Top of GIVEN RECORDS

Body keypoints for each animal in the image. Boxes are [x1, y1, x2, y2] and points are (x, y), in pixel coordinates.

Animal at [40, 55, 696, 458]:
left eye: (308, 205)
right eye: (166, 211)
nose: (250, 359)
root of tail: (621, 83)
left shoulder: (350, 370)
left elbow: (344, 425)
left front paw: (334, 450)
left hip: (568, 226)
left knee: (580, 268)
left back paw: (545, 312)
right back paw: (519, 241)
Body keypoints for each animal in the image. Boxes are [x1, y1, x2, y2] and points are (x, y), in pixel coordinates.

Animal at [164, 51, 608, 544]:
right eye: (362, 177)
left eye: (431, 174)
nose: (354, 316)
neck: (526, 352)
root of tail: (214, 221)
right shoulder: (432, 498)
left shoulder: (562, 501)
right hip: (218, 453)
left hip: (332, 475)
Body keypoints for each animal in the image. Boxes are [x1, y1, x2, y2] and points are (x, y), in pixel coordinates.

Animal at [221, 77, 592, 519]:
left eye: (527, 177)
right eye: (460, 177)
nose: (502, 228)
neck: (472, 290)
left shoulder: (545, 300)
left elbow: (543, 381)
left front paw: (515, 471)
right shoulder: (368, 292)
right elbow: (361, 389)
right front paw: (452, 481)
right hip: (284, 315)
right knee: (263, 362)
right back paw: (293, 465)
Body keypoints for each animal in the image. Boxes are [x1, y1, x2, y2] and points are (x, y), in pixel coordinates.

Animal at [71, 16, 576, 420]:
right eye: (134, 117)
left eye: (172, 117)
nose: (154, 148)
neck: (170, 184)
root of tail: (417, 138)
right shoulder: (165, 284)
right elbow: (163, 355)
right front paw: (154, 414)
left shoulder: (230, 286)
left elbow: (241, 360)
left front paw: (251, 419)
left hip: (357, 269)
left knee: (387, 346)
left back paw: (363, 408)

Bottom of GIVEN RECORDS

TASK INSTRUCTIONS
What you copy out must be exactly the lines from the line containing "right hip: (218, 453)" through the end of the records.

SOLUTION TO THIS EXERCISE
right hip: (218, 453)
left hip: (332, 475)
Body keypoints for each animal in the image. Boxes are [x1, y1, x2, y2] and points are (x, y), in pixel coordinates.

Animal at [221, 77, 592, 519]:
left eye: (527, 177)
right eye: (460, 177)
nose: (502, 228)
neck: (472, 290)
left shoulder: (545, 300)
left elbow: (543, 381)
left front paw: (515, 471)
right shoulder: (368, 292)
right elbow: (361, 389)
right front paw: (452, 481)
right hip: (284, 315)
right knee: (263, 362)
right back paw: (293, 465)
Body keypoints for each animal in the image. Boxes are [x1, y1, x2, y2] and points are (x, y), in pixel coordinates.

Animal at [71, 16, 576, 420]:
right eye: (134, 117)
left eye: (172, 117)
nose: (154, 148)
neck: (170, 184)
root of tail: (417, 138)
right shoulder: (165, 284)
right elbow: (163, 355)
right front paw: (154, 414)
left shoulder: (230, 286)
left elbow: (241, 360)
left front paw: (251, 419)
left hip: (357, 269)
left knee: (387, 346)
left back paw: (363, 408)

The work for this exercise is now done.